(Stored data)

━━━━━━━━

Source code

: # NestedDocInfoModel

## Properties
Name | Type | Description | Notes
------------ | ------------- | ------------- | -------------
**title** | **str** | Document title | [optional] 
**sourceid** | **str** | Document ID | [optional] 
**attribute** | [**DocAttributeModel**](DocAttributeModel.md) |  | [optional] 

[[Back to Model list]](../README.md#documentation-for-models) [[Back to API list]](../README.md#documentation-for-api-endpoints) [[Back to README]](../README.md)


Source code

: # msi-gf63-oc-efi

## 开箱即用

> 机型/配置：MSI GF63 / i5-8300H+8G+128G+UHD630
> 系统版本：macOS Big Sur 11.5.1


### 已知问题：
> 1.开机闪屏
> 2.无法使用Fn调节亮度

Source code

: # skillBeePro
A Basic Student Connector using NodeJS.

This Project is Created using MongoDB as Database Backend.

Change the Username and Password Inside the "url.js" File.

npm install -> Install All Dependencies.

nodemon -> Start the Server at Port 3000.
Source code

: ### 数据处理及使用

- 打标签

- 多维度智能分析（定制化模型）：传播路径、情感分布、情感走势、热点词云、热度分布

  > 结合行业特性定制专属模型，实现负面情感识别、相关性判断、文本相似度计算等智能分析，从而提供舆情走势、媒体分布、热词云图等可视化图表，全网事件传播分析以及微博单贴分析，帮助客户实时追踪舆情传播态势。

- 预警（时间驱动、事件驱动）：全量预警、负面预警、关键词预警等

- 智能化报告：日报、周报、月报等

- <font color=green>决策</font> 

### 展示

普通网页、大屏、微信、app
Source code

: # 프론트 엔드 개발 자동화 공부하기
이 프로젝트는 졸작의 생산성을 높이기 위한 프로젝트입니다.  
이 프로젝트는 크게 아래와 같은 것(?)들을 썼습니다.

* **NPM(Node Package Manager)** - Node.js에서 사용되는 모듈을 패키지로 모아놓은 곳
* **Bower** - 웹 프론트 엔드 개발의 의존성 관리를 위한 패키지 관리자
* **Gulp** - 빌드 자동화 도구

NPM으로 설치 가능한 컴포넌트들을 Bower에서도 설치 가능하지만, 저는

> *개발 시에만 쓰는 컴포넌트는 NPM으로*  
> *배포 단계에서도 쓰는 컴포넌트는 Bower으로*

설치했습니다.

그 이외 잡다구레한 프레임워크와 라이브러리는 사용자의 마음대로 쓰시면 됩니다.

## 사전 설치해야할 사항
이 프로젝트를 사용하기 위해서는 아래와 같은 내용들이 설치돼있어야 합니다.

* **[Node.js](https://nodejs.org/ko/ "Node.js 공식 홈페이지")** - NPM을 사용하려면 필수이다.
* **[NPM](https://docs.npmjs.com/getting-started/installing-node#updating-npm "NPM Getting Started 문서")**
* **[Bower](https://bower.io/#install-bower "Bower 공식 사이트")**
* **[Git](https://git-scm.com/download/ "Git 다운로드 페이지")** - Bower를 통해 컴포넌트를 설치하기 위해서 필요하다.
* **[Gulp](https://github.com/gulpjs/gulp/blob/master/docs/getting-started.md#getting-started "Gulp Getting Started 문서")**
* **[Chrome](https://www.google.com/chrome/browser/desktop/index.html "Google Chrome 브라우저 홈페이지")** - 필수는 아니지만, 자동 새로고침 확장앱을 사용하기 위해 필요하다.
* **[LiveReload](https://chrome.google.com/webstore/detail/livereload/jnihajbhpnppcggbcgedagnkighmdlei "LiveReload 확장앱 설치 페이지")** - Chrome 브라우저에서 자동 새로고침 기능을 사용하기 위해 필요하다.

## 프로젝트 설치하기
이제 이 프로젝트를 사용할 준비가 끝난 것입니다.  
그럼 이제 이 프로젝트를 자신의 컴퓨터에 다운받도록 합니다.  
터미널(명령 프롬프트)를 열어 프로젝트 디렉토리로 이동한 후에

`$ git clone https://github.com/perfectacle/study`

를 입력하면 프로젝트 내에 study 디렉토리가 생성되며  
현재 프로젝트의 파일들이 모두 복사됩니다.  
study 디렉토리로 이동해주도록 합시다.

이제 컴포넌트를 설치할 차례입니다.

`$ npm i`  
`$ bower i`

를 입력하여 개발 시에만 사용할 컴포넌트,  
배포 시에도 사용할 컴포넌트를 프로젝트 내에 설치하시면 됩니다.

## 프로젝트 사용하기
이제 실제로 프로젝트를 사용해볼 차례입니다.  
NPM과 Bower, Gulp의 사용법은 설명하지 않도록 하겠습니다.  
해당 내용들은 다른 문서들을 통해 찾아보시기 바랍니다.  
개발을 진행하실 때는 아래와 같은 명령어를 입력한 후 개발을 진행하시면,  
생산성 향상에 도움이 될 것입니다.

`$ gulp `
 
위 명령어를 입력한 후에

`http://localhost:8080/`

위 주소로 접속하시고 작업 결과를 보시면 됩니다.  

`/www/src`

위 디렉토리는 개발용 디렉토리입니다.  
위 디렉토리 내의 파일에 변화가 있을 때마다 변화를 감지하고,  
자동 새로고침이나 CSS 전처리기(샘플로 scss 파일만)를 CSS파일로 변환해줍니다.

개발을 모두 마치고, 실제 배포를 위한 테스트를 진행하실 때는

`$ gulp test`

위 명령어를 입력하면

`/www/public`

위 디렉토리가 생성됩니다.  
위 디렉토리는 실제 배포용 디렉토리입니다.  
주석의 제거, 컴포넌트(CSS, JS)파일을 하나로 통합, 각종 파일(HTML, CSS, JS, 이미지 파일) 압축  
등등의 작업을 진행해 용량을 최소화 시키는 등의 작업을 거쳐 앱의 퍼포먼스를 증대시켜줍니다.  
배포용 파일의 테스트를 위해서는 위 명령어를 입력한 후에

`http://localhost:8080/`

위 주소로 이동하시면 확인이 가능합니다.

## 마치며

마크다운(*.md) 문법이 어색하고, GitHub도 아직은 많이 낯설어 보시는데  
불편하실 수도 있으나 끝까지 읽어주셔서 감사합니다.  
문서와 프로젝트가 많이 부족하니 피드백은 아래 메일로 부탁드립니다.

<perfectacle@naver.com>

━━━━━━━━

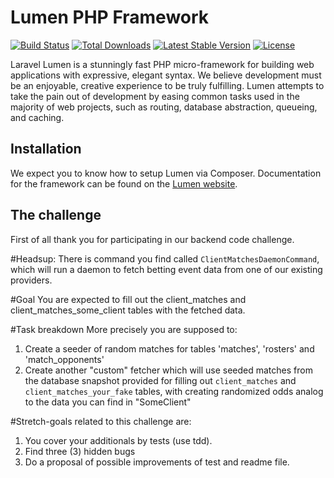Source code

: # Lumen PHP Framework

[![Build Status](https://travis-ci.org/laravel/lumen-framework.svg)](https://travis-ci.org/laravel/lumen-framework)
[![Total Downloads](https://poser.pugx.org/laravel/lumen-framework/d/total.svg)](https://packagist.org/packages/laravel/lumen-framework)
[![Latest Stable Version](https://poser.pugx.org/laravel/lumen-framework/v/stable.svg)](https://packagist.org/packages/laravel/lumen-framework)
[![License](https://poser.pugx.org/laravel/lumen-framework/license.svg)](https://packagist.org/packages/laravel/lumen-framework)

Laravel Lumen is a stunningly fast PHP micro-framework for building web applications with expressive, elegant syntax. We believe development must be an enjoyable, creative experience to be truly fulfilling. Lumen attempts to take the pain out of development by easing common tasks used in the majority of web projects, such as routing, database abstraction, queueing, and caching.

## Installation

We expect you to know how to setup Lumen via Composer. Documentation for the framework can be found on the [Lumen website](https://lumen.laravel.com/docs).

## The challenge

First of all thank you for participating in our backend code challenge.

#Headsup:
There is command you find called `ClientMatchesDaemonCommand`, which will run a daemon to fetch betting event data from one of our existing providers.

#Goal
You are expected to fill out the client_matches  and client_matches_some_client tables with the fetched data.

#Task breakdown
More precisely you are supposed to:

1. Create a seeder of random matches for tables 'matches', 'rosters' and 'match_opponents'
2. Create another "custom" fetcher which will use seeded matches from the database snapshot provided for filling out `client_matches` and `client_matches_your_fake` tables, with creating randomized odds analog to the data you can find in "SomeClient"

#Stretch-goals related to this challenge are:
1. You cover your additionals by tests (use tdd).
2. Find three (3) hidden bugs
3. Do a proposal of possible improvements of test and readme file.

━━━━━━━━

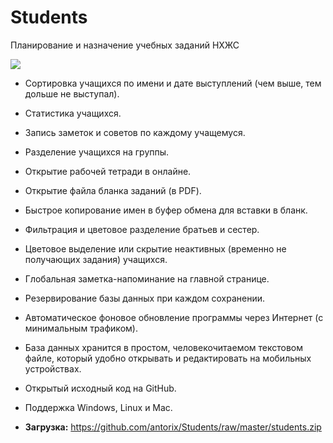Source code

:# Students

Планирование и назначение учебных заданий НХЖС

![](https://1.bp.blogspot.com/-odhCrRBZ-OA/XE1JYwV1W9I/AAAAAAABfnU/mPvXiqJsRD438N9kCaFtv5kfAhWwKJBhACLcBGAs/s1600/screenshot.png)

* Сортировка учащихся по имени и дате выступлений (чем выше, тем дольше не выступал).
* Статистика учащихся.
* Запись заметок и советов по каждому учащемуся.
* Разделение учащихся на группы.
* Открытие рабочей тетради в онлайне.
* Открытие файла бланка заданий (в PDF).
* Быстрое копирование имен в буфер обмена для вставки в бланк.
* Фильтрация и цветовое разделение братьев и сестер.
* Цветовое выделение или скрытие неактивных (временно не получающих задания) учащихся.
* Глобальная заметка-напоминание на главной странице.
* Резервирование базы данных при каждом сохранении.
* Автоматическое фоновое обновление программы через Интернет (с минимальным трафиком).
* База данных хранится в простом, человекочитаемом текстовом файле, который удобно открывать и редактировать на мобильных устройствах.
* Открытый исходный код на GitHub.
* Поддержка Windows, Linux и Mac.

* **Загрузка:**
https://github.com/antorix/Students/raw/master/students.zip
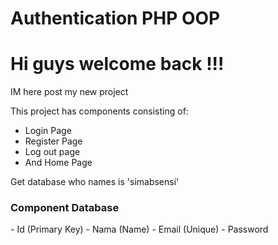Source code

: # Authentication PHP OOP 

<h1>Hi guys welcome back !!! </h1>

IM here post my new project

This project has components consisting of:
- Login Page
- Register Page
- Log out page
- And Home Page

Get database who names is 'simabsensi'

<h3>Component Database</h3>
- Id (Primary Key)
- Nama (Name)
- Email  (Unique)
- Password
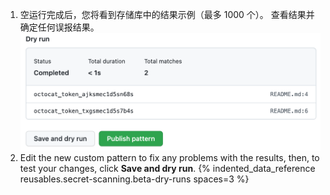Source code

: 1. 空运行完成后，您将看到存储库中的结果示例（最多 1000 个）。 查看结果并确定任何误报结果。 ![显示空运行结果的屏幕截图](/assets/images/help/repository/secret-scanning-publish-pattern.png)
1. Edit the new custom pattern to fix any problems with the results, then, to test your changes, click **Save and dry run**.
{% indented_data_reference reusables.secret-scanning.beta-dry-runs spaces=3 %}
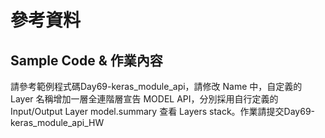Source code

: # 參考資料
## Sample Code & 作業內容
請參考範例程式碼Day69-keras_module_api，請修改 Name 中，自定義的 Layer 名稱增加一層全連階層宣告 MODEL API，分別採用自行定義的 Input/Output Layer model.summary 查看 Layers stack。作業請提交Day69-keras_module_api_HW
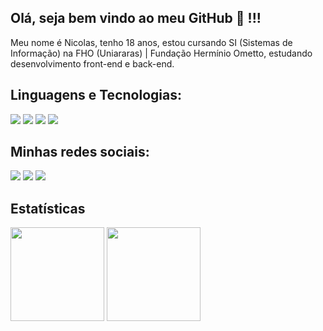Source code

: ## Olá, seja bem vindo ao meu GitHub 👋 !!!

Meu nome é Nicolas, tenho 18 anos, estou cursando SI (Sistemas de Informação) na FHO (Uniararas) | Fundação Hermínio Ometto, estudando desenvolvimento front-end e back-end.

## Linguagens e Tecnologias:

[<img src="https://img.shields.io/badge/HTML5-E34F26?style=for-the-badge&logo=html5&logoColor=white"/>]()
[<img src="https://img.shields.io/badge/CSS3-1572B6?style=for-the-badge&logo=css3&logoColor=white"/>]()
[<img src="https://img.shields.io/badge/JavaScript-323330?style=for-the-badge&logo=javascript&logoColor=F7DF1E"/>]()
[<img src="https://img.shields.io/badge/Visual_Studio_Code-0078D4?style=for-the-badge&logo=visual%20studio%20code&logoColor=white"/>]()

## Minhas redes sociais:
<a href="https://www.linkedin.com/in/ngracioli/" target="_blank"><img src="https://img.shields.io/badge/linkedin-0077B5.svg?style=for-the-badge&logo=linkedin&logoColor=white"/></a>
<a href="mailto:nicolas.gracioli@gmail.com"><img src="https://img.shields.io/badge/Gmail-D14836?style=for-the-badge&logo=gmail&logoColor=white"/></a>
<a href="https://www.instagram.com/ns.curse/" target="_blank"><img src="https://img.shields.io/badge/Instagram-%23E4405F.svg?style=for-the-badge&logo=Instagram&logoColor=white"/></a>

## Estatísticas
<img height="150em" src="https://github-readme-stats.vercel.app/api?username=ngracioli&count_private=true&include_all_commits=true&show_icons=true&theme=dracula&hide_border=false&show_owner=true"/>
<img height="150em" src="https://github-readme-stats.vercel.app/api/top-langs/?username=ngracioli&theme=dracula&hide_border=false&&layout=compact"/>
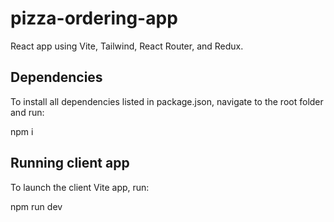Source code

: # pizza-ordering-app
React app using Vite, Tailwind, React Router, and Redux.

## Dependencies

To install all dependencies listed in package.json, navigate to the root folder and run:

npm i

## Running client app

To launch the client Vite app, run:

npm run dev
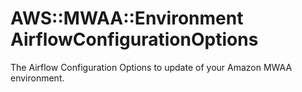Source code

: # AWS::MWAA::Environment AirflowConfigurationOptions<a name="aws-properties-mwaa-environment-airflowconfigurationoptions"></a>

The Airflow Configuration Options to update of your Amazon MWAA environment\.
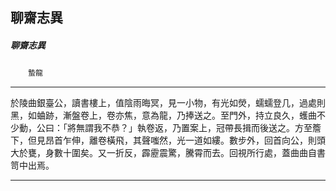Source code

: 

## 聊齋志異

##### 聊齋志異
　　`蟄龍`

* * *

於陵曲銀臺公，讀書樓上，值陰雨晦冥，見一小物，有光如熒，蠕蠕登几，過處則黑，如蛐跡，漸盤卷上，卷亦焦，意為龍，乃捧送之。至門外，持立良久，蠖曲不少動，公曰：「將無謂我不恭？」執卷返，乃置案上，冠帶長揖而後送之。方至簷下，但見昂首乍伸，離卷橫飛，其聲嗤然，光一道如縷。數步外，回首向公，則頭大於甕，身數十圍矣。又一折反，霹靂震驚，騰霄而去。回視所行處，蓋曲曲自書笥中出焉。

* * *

━━━━━━━━

▸ Task instructions: If a line in the entries includes the word "started", copy that line out.

▸ Written response:
* **[NPM](https://docs.npmjs.com/getting-started/installing-node#updating-npm "NPM Getting Started 문서")**
* **[Gulp](https://github.com/gulpjs/gulp/blob/master/docs/getting-started.md#getting-started "Gulp Getting Started 문서")**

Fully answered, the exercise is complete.